____ Information

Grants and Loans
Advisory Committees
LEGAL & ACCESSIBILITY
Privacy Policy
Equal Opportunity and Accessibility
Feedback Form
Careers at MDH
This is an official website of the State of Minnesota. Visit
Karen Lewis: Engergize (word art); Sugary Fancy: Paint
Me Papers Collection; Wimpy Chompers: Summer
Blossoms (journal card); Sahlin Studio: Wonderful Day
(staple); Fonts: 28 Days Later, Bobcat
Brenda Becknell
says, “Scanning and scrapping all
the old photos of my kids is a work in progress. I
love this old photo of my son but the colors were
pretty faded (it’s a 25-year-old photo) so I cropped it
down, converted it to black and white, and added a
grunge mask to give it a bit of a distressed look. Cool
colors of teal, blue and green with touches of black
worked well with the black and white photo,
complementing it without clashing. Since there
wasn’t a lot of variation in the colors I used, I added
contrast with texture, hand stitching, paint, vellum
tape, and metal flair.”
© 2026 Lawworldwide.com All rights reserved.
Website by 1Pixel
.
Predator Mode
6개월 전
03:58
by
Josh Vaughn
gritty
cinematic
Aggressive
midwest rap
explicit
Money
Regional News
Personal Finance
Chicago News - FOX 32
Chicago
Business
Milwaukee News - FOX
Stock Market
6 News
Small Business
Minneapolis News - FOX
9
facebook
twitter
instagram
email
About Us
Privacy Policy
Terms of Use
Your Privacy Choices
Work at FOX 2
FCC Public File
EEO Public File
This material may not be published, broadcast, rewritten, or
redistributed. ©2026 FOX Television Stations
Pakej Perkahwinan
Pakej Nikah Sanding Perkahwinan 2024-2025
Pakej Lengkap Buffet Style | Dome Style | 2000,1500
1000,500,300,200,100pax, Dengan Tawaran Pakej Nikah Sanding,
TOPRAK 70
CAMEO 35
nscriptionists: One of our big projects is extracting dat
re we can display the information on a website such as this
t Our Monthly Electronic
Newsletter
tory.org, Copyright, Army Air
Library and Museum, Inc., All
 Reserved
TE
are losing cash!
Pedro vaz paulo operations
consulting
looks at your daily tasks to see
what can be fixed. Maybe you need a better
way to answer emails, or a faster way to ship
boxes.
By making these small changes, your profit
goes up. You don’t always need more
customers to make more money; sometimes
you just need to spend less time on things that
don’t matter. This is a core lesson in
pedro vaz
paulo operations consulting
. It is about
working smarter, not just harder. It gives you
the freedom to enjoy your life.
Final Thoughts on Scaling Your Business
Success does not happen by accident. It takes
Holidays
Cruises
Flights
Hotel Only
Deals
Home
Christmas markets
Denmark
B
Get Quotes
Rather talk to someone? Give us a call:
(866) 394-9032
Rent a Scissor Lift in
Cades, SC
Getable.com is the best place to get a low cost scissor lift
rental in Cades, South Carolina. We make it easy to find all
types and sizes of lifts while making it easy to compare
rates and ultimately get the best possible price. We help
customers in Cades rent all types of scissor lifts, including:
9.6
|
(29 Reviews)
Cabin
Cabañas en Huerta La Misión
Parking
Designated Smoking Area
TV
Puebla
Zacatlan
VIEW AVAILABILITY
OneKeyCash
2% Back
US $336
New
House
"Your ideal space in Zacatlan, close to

________

Your task is an exact transcription of every line above.

Grants and Loans
Advisory Committees
LEGAL & ACCESSIBILITY
Privacy Policy
Equal Opportunity and Accessibility
Feedback Form
Careers at MDH
This is an official website of the State of Minnesota. Visit
Karen Lewis: Engergize (word art); Sugary Fancy: Paint
Me Papers Collection; Wimpy Chompers: Summer
Blossoms (journal card); Sahlin Studio: Wonderful Day
(staple); Fonts: 28 Days Later, Bobcat
Brenda Becknell
says, “Scanning and scrapping all
the old photos of my kids is a work in progress. I
love this old photo of my son but the colors were
pretty faded (it’s a 25-year-old photo) so I cropped it
down, converted it to black and white, and added a
grunge mask to give it a bit of a distressed look. Cool
colors of teal, blue and green with touches of black
worked well with the black and white photo,
complementing it without clashing. Since there
wasn’t a lot of variation in the colors I used, I added
contrast with texture, hand stitching, paint, vellum
tape, and metal flair.”
© 2026 Lawworldwide.com All rights reserved.
Website by 1Pixel
.
Predator Mode
6개월 전
03:58
by
Josh Vaughn
gritty
cinematic
Aggressive
midwest rap
explicit
Money
Regional News
Personal Finance
Chicago News - FOX 32
Chicago
Business
Milwaukee News - FOX
Stock Market
6 News
Small Business
Minneapolis News - FOX
9
facebook
twitter
instagram
email
About Us
Privacy Policy
Terms of Use
Your Privacy Choices
Work at FOX 2
FCC Public File
EEO Public File
This material may not be published, broadcast, rewritten, or
redistributed. ©2026 FOX Television Stations
Pakej Perkahwinan
Pakej Nikah Sanding Perkahwinan 2024-2025
Pakej Lengkap Buffet Style | Dome Style | 2000,1500
1000,500,300,200,100pax, Dengan Tawaran Pakej Nikah Sanding,
TOPRAK 70
CAMEO 35
nscriptionists: One of our big projects is extracting dat
re we can display the information on a website such as this
t Our Monthly Electronic
Newsletter
tory.org, Copyright, Army Air
Library and Museum, Inc., All
 Reserved
TE
are losing cash!
Pedro vaz paulo operations
consulting
looks at your daily tasks to see
what can be fixed. Maybe you need a better
way to answer emails, or a faster way to ship
boxes.
By making these small changes, your profit
goes up. You don’t always need more
customers to make more money; sometimes
you just need to spend less time on things that
don’t matter. This is a core lesson in
pedro vaz
paulo operations consulting
. It is about
working smarter, not just harder. It gives you
the freedom to enjoy your life.
Final Thoughts on Scaling Your Business
Success does not happen by accident. It takes
Holidays
Cruises
Flights
Hotel Only
Deals
Home
Christmas markets
Denmark
B
Get Quotes
Rather talk to someone? Give us a call:
(866) 394-9032
Rent a Scissor Lift in
Cades, SC
Getable.com is the best place to get a low cost scissor lift
rental in Cades, South Carolina. We make it easy to find all
types and sizes of lifts while making it easy to compare
rates and ultimately get the best possible price. We help
customers in Cades rent all types of scissor lifts, including:
9.6
|
(29 Reviews)
Cabin
Cabañas en Huerta La Misión
Parking
Designated Smoking Area
TV
Puebla
Zacatlan
VIEW AVAILABILITY
OneKeyCash
2% Back
US $336
New
House
"Your ideal space in Zacatlan, close to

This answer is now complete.